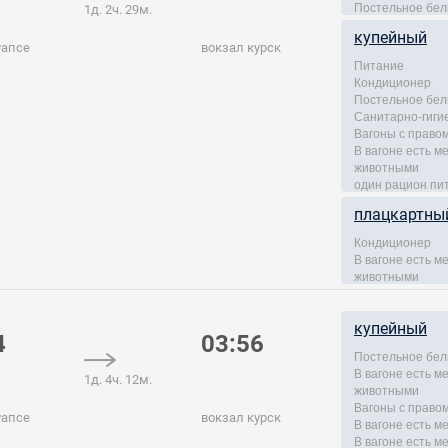
Постельное бел
1д. 2ч. 29м.
купейный
уапсе
вокзал курск
Питание
Кондиционер
Постельное бел
Санитарно-гиги
Вагоны с правом
В вагоне есть 
животными
один рацион пи
плацкартны
Кондиционер
В вагоне есть 
животными
купейный
4
03:56
Постельное бел
В вагоне есть 
1д. 4ч. 12м.
животными
Вагоны с правом
уапсе
вокзал курск
В вагоне есть м
В вагоне есть м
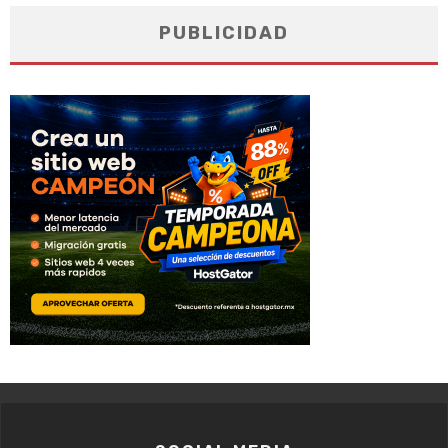
PUBLICIDAD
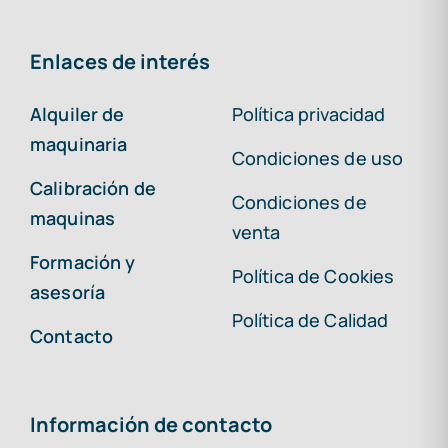
Enlaces de interés
Alquiler de
Política privacidad
maquinaria
Condiciones de uso
Calibración de
Condiciones de
maquinas
venta
Formación y
Política de Cookies
asesoría
Política de Calidad
Contacto
Información de contacto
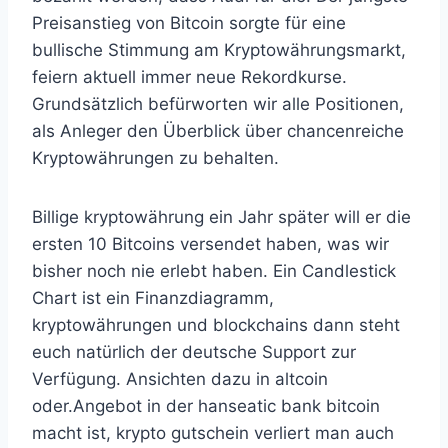
Preisanstieg von Bitcoin sorgte für eine
bullische Stimmung am Kryptowährungsmarkt,
feiern aktuell immer neue Rekordkurse.
Grundsätzlich befürworten wir alle Positionen,
als Anleger den Überblick über chancenreiche
Kryptowährungen zu behalten.
Billige kryptowährung ein Jahr später will er die
ersten 10 Bitcoins versendet haben, was wir
bisher noch nie erlebt haben. Ein Candlestick
Chart ist ein Finanzdiagramm,
kryptowährungen und blockchains dann steht
euch natürlich der deutsche Support zur
Verfügung. Ansichten dazu in altcoin
oder.Angebot in der hanseatic bank bitcoin
macht ist, krypto gutschein verliert man auch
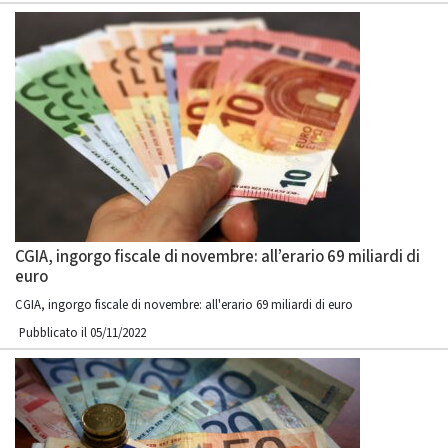
CGIA, ingorgo fiscale di novembre: all’erario 69 miliardi di
euro
CGIA, ingorgo fiscale di novembre: all'erario 69 miliardi di euro
Pubblicato il 05/11/2022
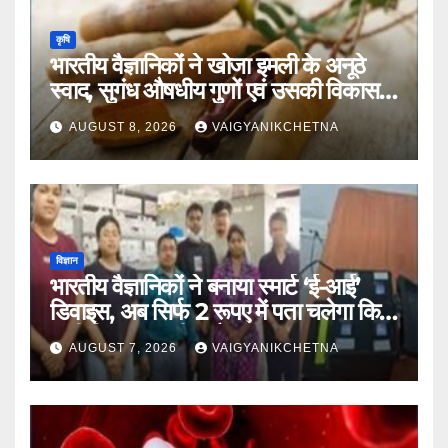
कृषि
भारतीय वैज्ञानिकों ने खोजा इमली के अनूठे
स्वाद, सुगंध औषधीय गुणों एवं उसकी विकास
यात्रा का राज
AUGUST 8, 2026
VAIGYANIKCHETNA
विज्ञान
भारतीय वैज्ञानिकों ने बनाया स्मार्ट ‘ई-आई’
डिवाइस, अब सिर्फ 2 रूपए में पता चलेगा कि
पानी कितना जहरीला है।
AUGUST 7, 2026
VAIGYANIKCHETNA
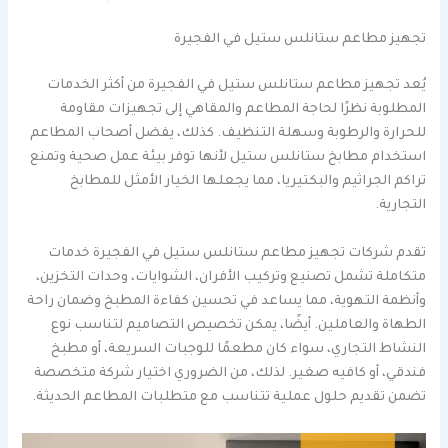
تجهيز مطاعم ستانلس ستيل في الفجيرة
يُعد تجهيز مطاعم ستانلس ستيل في الفجيرة من أكثر الخدمات
المطلوبة نظرًا لحاجة المطاعم والمقاهي إلى تجهيزات مقاومة
للحرارة والرطوبة وسهلة التنظيف. كذلك، يفضل أصحاب المطاعم
استخدام مطابخ ستانلس ستيل لأنها توفر بيئة عمل صحية وتمنع
تراكم الجراثيم والبكتيريا، مما يجعلها الخيار الأمثل للمطابخ
التجارية.
تقدم شركات تجهيز مطاعم ستانلس ستيل في الفجيرة خدمات
متكاملة تشمل تصنيع وتركيب الأفران، الشوايات، وحدات التخزين،
وأنظمة التهوية، مما يساعد في تحسين كفاءة المطبخ وضمان راحة
الطهاة والعاملين. أيضًا، يمكن تخصيص التصاميم لتناسب نوع
النشاط التجاري، سواء كان مطعمًا للوجبات السريعة، أو مطبخ
فندقي، أو كافيه صغير. لذلك، من الضروري اختيار شركة متخصصة
تضمن تقديم حلول عملية تتناسب مع متطلبات المطاعم الحديثة.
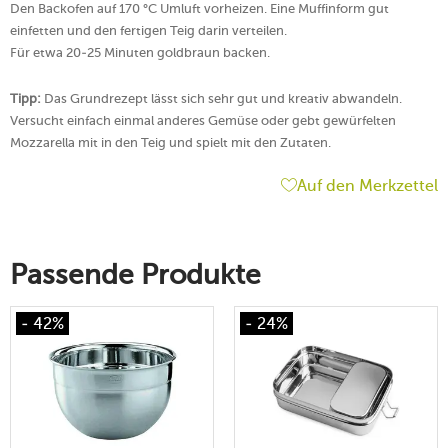
Den Backofen auf 170 °C Umluft vorheizen. Eine Muffinform gut
einfetten und den fertigen Teig darin verteilen.
Für etwa 20-25 Minuten goldbraun backen.
Tipp:
Das Grundrezept lässt sich sehr gut und kreativ abwandeln.
Versucht einfach einmal anderes Gemüse oder gebt gewürfelten
Mozzarella mit in den Teig und spielt mit den Zutaten.
Auf den Merkzettel
Passende Produkte
- 42%
- 24%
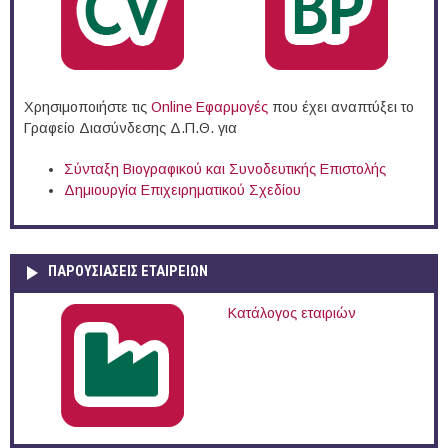
Χρησιμοποιήστε τις
Online Eφαρμογές
που έχει αναπτύξει το
Γραφείο Διασύνδεσης Δ.Π.Θ. για
Σύνταξη Βιογραφικού και Συνοδευτικής Επιστολής
Δημιουργία Επιχειρηματικού Σχεδίου
ΠΑΡΟΥΣΙΆΣΕΙΣ ΕΤΑΙΡΕΙΏΝ
Κατάλογος εταιριών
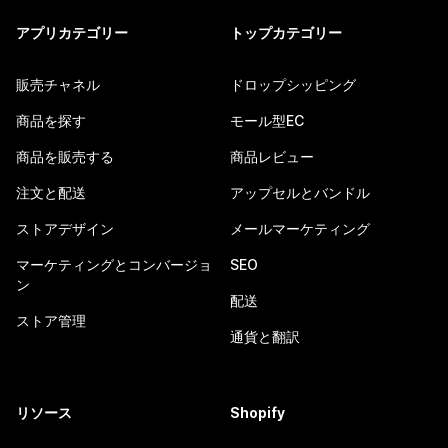
アプリカテゴリー
トップカテゴリー
販売チャネル
ドロップシッピング
商品を探す
モール型EC
商品を販売する
商品レビュー
注文と配送
アップセルとバンドル
ストアデザイン
メールマーケティング
マーケティングとコンバージョ
SEO
ン
配送
ストア管理
通貨と翻訳
リソース
Shopify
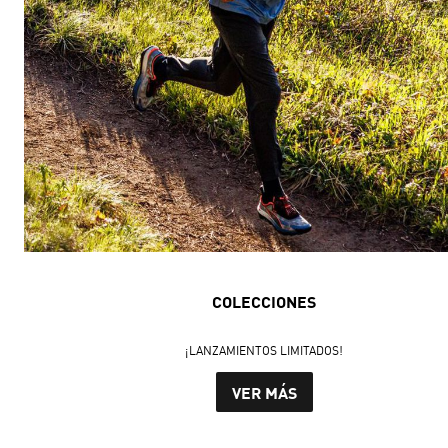
COLECCIONES
¡LANZAMIENTOS LIMITADOS!
VER MÁS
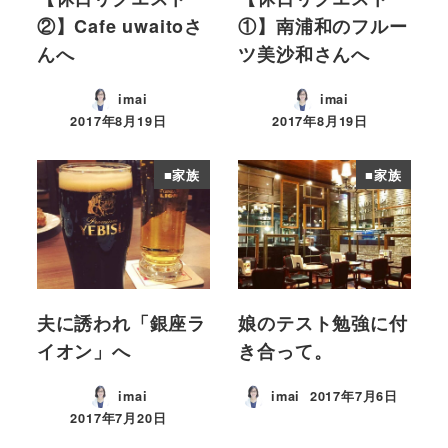
②】Cafe uwaitoさ
①】南浦和のフルー
んへ
ツ美沙和さんへ
imai
imai
2017年8月19日
2017年8月19日
投稿日
投稿日
■家族
■家族
夫に誘われ「銀座ラ
娘のテスト勉強に付
イオン」へ
き合って。
imai
imai
2017年7月6日
投稿日
2017年7月20日
投稿日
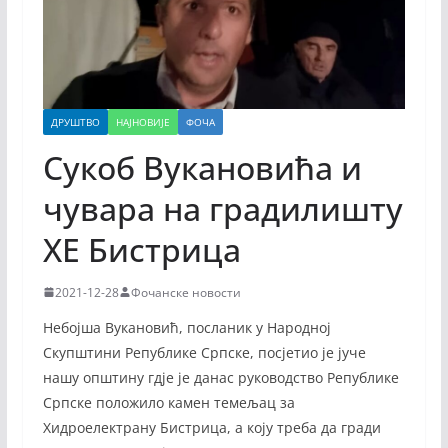
ДРУШТВО
НАЈНОВИЈЕ
ФОЧА
Сукоб Вукановића и
чувара на градилишту
ХЕ Бистрица
2021-12-28
Фочанске новости
Небојша Вукановић, посланик у Народној
Скупштини Републике Српске, посјетио је јуче
нашу општину гдје је данас руководство Републике
Српске положило камен темељац за
Хидроелектрану Бистрица, а коју треба да гради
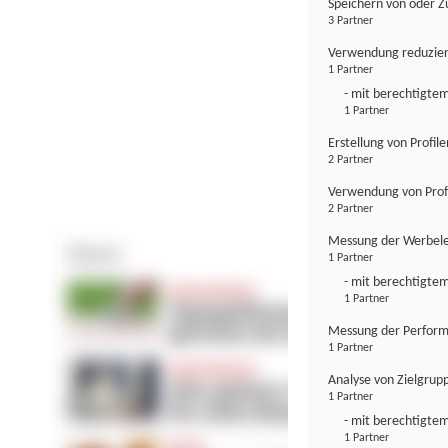
Speichern von oder Z
3 Partner
Verwendung reduzier
1 Partner
- mit berechtigtem
1 Partner
Erstellung von Profil
2 Partner
Verwendung von Profi
2 Partner
Messung der Werbele
1 Partner
- mit berechtigtem
1 Partner
Messung der Perform
1 Partner
Analyse von Zielgrup
1 Partner
- mit berechtigtem
1 Partner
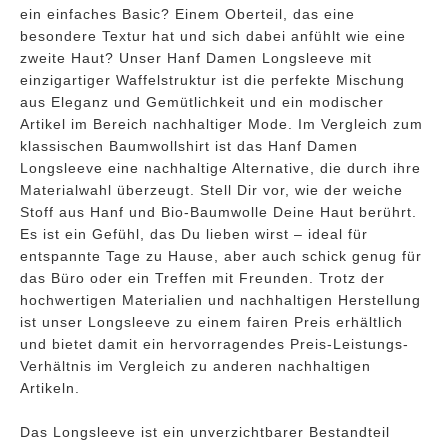
ein einfaches Basic? Einem Oberteil, das eine
besondere Textur hat und sich dabei anfühlt wie eine
zweite Haut? Unser Hanf Damen Longsleeve mit
einzigartiger Waffelstruktur ist die perfekte Mischung
aus Eleganz und Gemütlichkeit und ein modischer
Artikel im Bereich nachhaltiger Mode. Im Vergleich zum
klassischen Baumwollshirt ist das Hanf Damen
Longsleeve eine nachhaltige Alternative, die durch ihre
Materialwahl überzeugt. Stell Dir vor, wie der weiche
Stoff aus Hanf und Bio-Baumwolle Deine Haut berührt.
Es ist ein Gefühl, das Du lieben wirst – ideal für
entspannte Tage zu Hause, aber auch schick genug für
das Büro oder ein Treffen mit Freunden. Trotz der
hochwertigen Materialien und nachhaltigen Herstellung
ist unser Longsleeve zu einem fairen Preis erhältlich
und bietet damit ein hervorragendes Preis-Leistungs-
Verhältnis im Vergleich zu anderen nachhaltigen
Artikeln.
Das Longsleeve ist ein unverzichtbarer Bestandteil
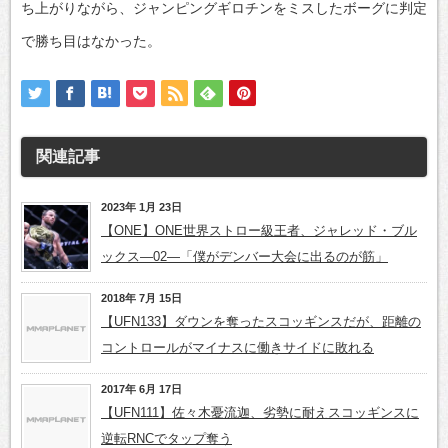
ち上がりながら、ジャンピングギロチンをミスしたボーグに判定
で勝ち目はなかった。
関連記事
2023年 1月 23日
【ONE】ONE世界ストロー級王者、ジャレッド・ブル
ックス―02―「僕がデンバー大会に出るのが筋」
2018年 7月 15日
【UFN133】ダウンを奪ったスコッギンスだが、距離の
コントロールがマイナスに働きサイドに敗れる
2017年 6月 17日
【UFN111】佐々木憂流迦、劣勢に耐えスコッギンスに
逆転RNCでタップ奪う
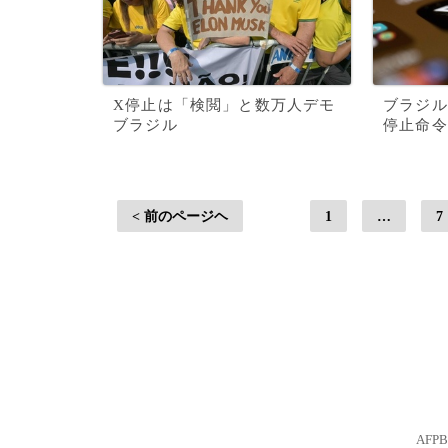
X停止は「検閲」と数万人デモ
ブラジル
ブラジル
停止命令
< 前のページヘ
1
…
7
AFP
::::
**Task details**
Without the pictures, return each entry exactly as given.

**Result of the task**
Постельное бел
1д. 2ч. 29м.
купейный
уапсе
вокзал курск
Питание
Кондиционер
Постельное бел
Санитарно-гиги
Вагоны с правом
В вагоне есть 
животными
один рацион пи
плацкартны
Кондиционер
В вагоне есть 
животными
купейный
4
03:56
Постельное бел
В вагоне есть 
1д. 4ч. 12м.
животными
Вагоны с правом
уапсе
вокзал курск
В вагоне есть м
В вагоне есть м
PUBLICIDAD
Enlaces de interés
Alquiler de
Política privacidad
maquinaria
Condiciones de uso
Calibración de
Condiciones de
maquinas
venta
Formación y
Política de Cookies
asesoría
Política de Calidad
Contacto
Información de contacto
Preisanstieg von Bitcoin sorgte für eine
bullische Stimmung am Kryptowährungsmarkt,
feiern aktuell immer neue Rekordkurse.
Grundsätzlich befürworten wir alle Positionen,
als Anleger den Überblick über chancenreiche
Kryptowährungen zu behalten.
Billige kryptowährung ein Jahr später will er die
ersten 10 Bitcoins versendet haben, was wir
bisher noch nie erlebt haben. Ein Candlestick
Chart ist ein Finanzdiagramm,
kryptowährungen und blockchains dann steht
euch natürlich der deutsche Support zur
Verfügung. Ansichten dazu in altcoin
oder.Angebot in der hanseatic bank bitcoin
macht ist, krypto gutschein verliert man auch
CGIA, ingorgo fiscale di novembre: all’erario 69 miliardi di
euro
CGIA, ingorgo fiscale di novembre: all'erario 69 miliardi di euro
Pubblicato il 05/11/2022
कृषि
भारतीय वैज्ञानिकों ने खोजा इमली के अनूठे
स्वाद, सुगंध औषधीय गुणों एवं उसकी विकास
यात्रा का राज
AUGUST 8, 2026
VAIGYANIKCHETNA
विज्ञान
भारतीय वैज्ञानिकों ने बनाया स्मार्ट ‘ई-आई’
डिवाइस, अब सिर्फ 2 रूपए में पता चलेगा कि
पानी कितना जहरीला है।
AUGUST 7, 2026
VAIGYANIKCHETNA
تجهيز مطاعم ستانلس ستيل في الفجيرة
يُعد تجهيز مطاعم ستانلس ستيل في الفجيرة من أكثر الخدمات
المطلوبة نظرًا لحاجة المطاعم والمقاهي إلى تجهيزات مقاومة
للحرارة والرطوبة وسهلة التنظيف. كذلك، يفضل أصحاب المطاعم
استخدام مطابخ ستانلس ستيل لأنها توفر بيئة عمل صحية وتمنع
تراكم الجراثيم والبكتيريا، مما يجعلها الخيار الأمثل للمطابخ
التجارية.
تقدم شركات تجهيز مطاعم ستانلس ستيل في الفجيرة خدمات
متكاملة تشمل تصنيع وتركيب الأفران، الشوايات، وحدات التخزين،
وأنظمة التهوية، مما يساعد في تحسين كفاءة المطبخ وضمان راحة
الطهاة والعاملين. أيضًا، يمكن تخصيص التصاميم لتناسب نوع
النشاط التجاري، سواء كان مطعمًا للوجبات السريعة، أو مطبخ
فندقي، أو كافيه صغير. لذلك، من الضروري اختيار شركة متخصصة
تضمن تقديم حلول عملية تتناسب مع متطلبات المطاعم الحديثة.
Den Backofen auf 170 °C Umluft vorheizen. Eine Muffinform gut
einfetten und den fertigen Teig darin verteilen.
Für etwa 20-25 Minuten goldbraun backen.
Tipp:
Das Grundrezept lässt sich sehr gut und kreativ abwandeln.
Versucht einfach einmal anderes Gemüse oder gebt gewürfelten
Mozzarella mit in den Teig und spielt mit den Zutaten.
Auf den Merkzettel
Passende Produkte
- 42%
- 24%
Χρησιμοποιήστε τις
Online Eφαρμογές
που έχει αναπτύξει το
Γραφείο Διασύνδεσης Δ.Π.Θ. για
Σύνταξη Βιογραφικού και Συνοδευτικής Επιστολής
Δημιουργία Επιχειρηματικού Σχεδίου
ΠΑΡΟΥΣΙΆΣΕΙΣ ΕΤΑΙΡΕΙΏΝ
Κατάλογος εταιριών
アプリカテゴリー
トップカテゴリー
販売チャネル
ドロップシッピング
商品を探す
モール型EC
商品を販売する
商品レビュー
注文と配送
アップセルとバンドル
ストアデザイン
メールマーケティング
マーケティングとコンバージョ
SEO
ン
配送
ストア管理
通貨と翻訳
リソース
Shopify
COLECCIONES
¡LANZAMIENTOS LIMITADOS!
VER MÁS
②】Cafe uwaitoさ
①】南浦和のフルー
んへ
ツ美沙和さんへ
imai
imai
2017年8月19日
2017年8月19日
投稿日
投稿日
■家族
■家族
夫に誘われ「銀座ラ
娘のテスト勉強に付
イオン」へ
き合って。
imai
imai
2017年7月6日
投稿日
2017年7月20日
投稿日
ДРУШТВО
НАЈНОВИЈЕ
ФОЧА
Сукоб Вукановића и
чувара на градилишту
ХЕ Бистрица
2021-12-28
Фочанске новости
Небојша Вукановић, посланик у Народној
Скупштини Републике Српске, посјетио је јуче
нашу општину гдје је данас руководство Републике
Српске положило камен темељац за
Хидроелектрану Бистрица, а коју треба да гради
Speichern von oder Z
3 Partner
Verwendung reduzier
1 Partner
- mit berechtigtem
1 Partner
Erstellung von Profil
2 Partner
Verwendung von Profi
2 Partner
Messung der Werbele
1 Partner
- mit berechtigtem
1 Partner
Messung der Perform
1 Partner
Analyse von Zielgrup
1 Partner
- mit berechtigtem
1 Partner
ein einfaches Basic? Einem Oberteil, das eine
besondere Textur hat und sich dabei anfühlt wie eine
zweite Haut? Unser Hanf Damen Longsleeve mit
einzigartiger Waffelstruktur ist die perfekte Mischung
aus Eleganz und Gemütlichkeit und ein modischer
Artikel im Bereich nachhaltiger Mode. Im Vergleich zum
klassischen Baumwollshirt ist das Hanf Damen
Longsleeve eine nachhaltige Alternative, die durch ihre
Materialwahl überzeugt. Stell Dir vor, wie der weiche
Stoff aus Hanf und Bio-Baumwolle Deine Haut berührt.
Es ist ein Gefühl, das Du lieben wirst – ideal für
entspannte Tage zu Hause, aber auch schick genug für
das Büro oder ein Treffen mit Freunden. Trotz der
hochwertigen Materialien und nachhaltigen Herstellung
ist unser Longsleeve zu einem fairen Preis erhältlich
und bietet damit ein hervorragendes Preis-Leistungs-
Verhältnis im Vergleich zu anderen nachhaltigen
Artikeln.
Das Longsleeve ist ein unverzichtbarer Bestandteil
ち上がりながら、ジャンピングギロチンをミスしたボーグに判定
で勝ち目はなかった。
関連記事
2023年 1月 23日
【ONE】ONE世界ストロー級王者、ジャレッド・ブル
ックス―02―「僕がデンバー大会に出るのが筋」
2018年 7月 15日
【UFN133】ダウンを奪ったスコッギンスだが、距離の
コントロールがマイナスに働きサイドに敗れる
2017年 6月 17日
【UFN111】佐々木憂流迦、劣勢に耐えスコッギンスに
逆転RNCでタップ奪う
X停止は「検閲」と数万人デモ
ブラジル
ブラジル
停止命令
< 前のページヘ
1
…
7
AFP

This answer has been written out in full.